Pelos registros obtidos nessa reportagem, a Perfil tem pelo menos 1730 hectares de terra – valiosos, segundo a declaração do candidato Aécio Neves. Que estão em terras públicas, ninguém duvida, como explica o geógrafo Ariovaldo Umbelino, professor de pós-graduação de Geografia Humana: “Não importa se devolutas, discriminadas, arrecadadas ou registradas, são terras públicas”.
O dr. Ariovaldo conhece bem o território geraizeiro, fez um levantamento fundiário em uma região próxima dali, Riacho dos Machados.
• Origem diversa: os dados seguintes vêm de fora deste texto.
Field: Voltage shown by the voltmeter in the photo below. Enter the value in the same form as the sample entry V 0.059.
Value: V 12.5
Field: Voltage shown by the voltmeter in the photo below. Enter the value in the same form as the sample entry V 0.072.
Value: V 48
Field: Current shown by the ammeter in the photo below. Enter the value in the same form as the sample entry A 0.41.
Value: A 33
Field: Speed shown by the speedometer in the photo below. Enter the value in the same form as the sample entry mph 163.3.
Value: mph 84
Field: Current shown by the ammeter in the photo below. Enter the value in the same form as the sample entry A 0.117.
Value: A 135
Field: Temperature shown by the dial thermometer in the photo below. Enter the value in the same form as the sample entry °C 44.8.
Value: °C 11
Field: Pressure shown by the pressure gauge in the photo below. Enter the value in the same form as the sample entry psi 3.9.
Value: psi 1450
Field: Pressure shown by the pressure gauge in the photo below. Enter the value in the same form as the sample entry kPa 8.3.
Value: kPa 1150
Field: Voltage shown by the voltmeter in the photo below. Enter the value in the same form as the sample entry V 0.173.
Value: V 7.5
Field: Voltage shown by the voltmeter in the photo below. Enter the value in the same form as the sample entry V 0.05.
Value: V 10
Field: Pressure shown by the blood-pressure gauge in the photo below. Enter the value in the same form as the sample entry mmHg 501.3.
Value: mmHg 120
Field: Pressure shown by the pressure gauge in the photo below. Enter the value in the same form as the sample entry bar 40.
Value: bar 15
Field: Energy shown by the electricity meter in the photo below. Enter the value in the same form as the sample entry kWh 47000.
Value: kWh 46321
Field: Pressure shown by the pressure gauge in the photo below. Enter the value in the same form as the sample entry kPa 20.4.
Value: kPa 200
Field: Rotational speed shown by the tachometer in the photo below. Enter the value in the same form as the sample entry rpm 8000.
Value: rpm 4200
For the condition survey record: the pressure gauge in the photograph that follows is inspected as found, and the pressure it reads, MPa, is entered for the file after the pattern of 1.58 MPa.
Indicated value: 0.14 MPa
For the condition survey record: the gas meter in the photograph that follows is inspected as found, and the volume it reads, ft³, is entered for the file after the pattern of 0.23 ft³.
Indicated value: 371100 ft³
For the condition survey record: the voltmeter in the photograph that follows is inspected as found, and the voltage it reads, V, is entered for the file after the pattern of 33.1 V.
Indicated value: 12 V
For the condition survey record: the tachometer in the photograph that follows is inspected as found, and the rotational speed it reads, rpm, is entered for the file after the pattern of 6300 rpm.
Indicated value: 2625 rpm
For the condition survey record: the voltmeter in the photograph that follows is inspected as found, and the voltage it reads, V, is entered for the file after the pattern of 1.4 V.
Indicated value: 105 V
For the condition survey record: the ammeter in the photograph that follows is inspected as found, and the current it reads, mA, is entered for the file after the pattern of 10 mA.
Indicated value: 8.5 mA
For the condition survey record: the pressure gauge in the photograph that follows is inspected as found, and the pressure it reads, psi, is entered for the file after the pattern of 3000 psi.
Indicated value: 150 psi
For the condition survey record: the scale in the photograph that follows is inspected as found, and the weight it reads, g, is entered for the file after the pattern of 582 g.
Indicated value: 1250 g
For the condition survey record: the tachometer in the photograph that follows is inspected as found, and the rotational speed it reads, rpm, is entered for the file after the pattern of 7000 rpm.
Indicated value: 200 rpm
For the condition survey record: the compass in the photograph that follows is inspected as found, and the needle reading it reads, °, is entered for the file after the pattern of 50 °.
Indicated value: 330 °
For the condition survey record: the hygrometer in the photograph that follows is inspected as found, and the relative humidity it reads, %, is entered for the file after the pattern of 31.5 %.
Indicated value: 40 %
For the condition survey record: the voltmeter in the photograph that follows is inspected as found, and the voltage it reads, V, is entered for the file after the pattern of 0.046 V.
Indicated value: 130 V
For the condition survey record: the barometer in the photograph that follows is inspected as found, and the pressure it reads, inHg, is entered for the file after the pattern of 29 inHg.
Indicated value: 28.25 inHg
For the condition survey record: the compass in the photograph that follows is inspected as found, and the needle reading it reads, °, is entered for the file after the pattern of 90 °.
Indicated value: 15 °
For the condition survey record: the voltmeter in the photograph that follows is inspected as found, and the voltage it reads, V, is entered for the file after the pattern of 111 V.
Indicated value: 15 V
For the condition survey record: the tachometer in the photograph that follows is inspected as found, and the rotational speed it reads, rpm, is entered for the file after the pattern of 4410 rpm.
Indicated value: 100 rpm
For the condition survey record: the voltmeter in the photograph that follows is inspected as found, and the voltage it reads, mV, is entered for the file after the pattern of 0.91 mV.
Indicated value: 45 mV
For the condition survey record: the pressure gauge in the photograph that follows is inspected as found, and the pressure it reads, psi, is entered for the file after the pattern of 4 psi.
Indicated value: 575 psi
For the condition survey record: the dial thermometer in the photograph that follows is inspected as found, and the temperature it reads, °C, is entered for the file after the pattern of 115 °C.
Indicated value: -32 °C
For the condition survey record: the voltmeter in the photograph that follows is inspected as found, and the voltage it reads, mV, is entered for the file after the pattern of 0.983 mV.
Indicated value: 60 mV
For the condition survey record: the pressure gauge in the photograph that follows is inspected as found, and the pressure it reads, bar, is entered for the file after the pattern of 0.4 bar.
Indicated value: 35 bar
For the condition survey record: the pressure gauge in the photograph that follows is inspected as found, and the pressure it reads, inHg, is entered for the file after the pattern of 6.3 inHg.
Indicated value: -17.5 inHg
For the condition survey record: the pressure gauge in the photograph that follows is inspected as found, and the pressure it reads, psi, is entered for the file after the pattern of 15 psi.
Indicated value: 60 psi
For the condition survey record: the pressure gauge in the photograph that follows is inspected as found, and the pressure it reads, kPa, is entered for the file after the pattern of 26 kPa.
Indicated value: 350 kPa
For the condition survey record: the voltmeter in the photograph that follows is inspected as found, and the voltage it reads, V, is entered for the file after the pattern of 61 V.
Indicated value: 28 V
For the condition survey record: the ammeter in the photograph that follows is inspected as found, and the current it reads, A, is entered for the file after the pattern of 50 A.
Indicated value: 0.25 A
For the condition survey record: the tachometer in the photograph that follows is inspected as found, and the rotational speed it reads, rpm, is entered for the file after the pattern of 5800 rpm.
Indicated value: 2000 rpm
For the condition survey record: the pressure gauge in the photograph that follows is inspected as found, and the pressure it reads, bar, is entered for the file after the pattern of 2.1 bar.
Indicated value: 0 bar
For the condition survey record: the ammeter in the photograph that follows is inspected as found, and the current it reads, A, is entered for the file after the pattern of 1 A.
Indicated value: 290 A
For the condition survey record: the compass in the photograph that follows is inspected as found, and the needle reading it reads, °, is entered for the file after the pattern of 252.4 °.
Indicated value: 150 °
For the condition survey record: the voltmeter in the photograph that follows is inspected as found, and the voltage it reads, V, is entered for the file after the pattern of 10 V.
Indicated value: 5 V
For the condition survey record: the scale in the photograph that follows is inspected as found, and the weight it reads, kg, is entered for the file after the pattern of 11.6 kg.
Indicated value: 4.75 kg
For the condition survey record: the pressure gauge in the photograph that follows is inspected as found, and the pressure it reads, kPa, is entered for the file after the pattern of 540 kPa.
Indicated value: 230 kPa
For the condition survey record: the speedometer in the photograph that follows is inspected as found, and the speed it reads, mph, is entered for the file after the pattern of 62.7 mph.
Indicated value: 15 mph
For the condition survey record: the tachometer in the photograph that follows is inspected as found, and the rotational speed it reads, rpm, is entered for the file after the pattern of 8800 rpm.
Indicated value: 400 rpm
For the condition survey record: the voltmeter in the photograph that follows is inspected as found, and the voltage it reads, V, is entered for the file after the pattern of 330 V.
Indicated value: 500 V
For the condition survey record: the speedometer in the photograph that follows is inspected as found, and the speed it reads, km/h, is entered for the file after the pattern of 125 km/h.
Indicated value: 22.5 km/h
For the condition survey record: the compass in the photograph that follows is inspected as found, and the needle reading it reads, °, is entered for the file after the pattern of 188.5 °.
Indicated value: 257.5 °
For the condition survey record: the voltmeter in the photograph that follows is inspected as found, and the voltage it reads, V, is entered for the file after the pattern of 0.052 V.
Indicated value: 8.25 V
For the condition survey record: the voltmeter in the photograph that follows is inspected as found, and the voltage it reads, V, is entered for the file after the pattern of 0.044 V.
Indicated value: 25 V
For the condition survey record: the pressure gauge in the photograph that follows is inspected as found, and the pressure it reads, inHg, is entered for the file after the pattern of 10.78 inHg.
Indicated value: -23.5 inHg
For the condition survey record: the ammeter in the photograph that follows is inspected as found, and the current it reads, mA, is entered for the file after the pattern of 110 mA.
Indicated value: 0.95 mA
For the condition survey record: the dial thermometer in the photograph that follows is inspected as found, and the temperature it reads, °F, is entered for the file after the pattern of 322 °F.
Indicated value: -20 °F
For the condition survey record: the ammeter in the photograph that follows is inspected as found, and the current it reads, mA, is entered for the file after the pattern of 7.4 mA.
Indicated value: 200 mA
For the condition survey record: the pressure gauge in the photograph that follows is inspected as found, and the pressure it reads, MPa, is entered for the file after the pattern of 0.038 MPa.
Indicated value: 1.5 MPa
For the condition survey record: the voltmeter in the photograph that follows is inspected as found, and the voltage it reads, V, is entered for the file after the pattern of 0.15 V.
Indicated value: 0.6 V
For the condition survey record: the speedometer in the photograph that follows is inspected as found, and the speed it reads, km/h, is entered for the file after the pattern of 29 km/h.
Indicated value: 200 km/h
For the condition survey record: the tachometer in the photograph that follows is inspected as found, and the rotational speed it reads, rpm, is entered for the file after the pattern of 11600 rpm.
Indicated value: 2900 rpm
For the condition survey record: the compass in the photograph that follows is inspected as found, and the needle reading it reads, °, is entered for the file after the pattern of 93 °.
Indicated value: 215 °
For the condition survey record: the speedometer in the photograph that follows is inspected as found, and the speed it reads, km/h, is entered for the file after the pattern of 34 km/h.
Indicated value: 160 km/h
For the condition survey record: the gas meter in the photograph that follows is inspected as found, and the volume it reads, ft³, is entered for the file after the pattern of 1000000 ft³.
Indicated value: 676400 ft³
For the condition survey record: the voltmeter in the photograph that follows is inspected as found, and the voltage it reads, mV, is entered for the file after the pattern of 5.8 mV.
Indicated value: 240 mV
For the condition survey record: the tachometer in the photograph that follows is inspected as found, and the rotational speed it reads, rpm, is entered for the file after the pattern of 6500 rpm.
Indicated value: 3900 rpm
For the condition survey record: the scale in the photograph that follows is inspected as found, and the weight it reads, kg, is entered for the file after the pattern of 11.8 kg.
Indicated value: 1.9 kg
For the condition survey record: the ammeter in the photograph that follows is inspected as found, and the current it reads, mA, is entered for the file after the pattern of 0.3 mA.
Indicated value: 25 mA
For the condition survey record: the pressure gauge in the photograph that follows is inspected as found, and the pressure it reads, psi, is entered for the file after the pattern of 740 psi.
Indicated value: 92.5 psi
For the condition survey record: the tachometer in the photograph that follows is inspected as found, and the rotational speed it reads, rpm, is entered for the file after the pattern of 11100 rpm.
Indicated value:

Sabe o que acontece nos cartórios com os títulos de propriedade de terras. “São fraudes de todos os tipos; o usucapião de terras públicas, por exemplo, está proibido desde 1916”. O mais importante da Constituição de 1988, explica, é “a destinação das terras públicas para reforma agrária porque é a única maneira de garantir sua função social”.
A boa notícia é que as terras devolutas podem ser retomadas pelo Estado em qualquer tempo, segundo a lei. Estejam elas registradas em nome de alguém ou não. “Em qualquer época, em qualquer lugar, em se tratando de terras públicas que não cumprem a determinação constitucional, o estado ou a União mantêm seus direitos sobre elas”, ensina o professor.
A Pública conversou com a assessoria de imprensa do candidato Aécio Neves e foi orientada a mandar por email as perguntas sobre as propriedades e atividades da Perfil e sobre as fraudes e grilagem de terras ocorridas durante o seu governo. A campanha não enviou as respostas até a publicação dessa reportagem.